I've reduced my test-case to the following:

; Set the problem size (length of path)
(define-fun sz () Int 5)

; Used to define valid states
(define-fun limit ((s Int)) Bool
  (and (>= s 0)
       (<= s sz)))

; Constructs a path of a given length
(define-fun path-of-len ((path (Array Int Int)) (len Int)) Bool
  (forall ((i Int))
          (=> (and (>= i 0)
                   (< i len))
          (limit (select path i)))))

; Asserts that a given path only contains unique states
(define-fun loop-free ((path (Array Int Int)) (len Int)) Bool
  (forall ((i Int) (j Int))
          (=> (and (>= i 0)
                   (>= j 0)
                   (< i len)
                   (< j len)
                   (not (= i j)))
              (not (= (select path i) (select path j))))))

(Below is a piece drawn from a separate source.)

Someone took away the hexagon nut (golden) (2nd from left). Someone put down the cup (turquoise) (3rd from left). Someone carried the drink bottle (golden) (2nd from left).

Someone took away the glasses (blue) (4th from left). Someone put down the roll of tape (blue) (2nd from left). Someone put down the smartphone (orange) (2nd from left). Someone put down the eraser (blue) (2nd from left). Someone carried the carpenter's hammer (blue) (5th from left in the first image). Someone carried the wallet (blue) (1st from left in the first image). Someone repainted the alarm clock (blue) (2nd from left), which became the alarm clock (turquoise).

; Construct a unique path of a given length
(define-fun path ((path (Array Int Int)) (len Int)) Bool
  (and (path-of-len path len)
       (loop-free path len)))

; Declare a concrete path
(declare-const tpath (Array Int Int))

; Assert that the path is loop free
(assert (path tpath (+ sz 2)))

(check-sat)

On my computer this results in the following running times (depending on path length):

  • 3: 0.057s
  • 4: 0.561s
  • 5: 42.602s
  • 6: >15m (aborted)

If I switch from Int to bitvectors of size 64, the performance gets a little better, but still seems exponential:

  • 3: 0.035s
  • 4: 0.053s
  • 5: 0.061s
  • 6: 0.106s
  • 7: 0.467s
  • 8: 1.809s
  • 9: 2m49.074s

Strangely enough, for a length of 10 it only takes 2m34.197s. If I switch to bitvectors of smaller size, the performance gets a little better, but is still exponential.

So my question is: Is this to be expected? Is there a better way to formulate this "loop-free" constraint?

Was it helpful?

Solution

Your formula is essentially encoding the “pigeon-hole” problem. You have sz+1 holes (the values 0, 1, …, sz) and sz+2 pigeons (the array cells (select tpath 0), …, (select tpath (+ sz 1))). You first quantifier is stating that each pigeon should be put in one of the holes. The second is stating that two different pigeons should not be in the same hole.

There is no polynomial size resolution proof for the “pigeon-hole” problem. So, the exponential growth in run time is expected. Note that any SAT solver based on resolution, DPLL, or CDCL will perform badly on the pigeon-hole problem..

You get better performance when using bit-vectors because Z3 reduces them to propositional logic and case analysis is much more efficient at that level.

BTW, you are using quantifiers for encoding parametric problems. That is an elegant solution, but it is not the most efficient approach for Z3. For Z3, in general, it is better to assert the 'expanded' quantifier free problem. However, for the problem described in your question, it will not make a big difference, since you will still experience the exponential growth.

OTHER TIPS

Just like what Leonardo said, since the pigeon-hole problem is exponential in nature, the performance will go bad eventually whatsoever. The only thing you could probably do is to postpone the time the performance goes bad. Since you have tried bit-vector, my suggestions are try converting the problem into quantifier-free problem as suggested by Leonardo, given that the problem size is pre-defined, and try using some tactics.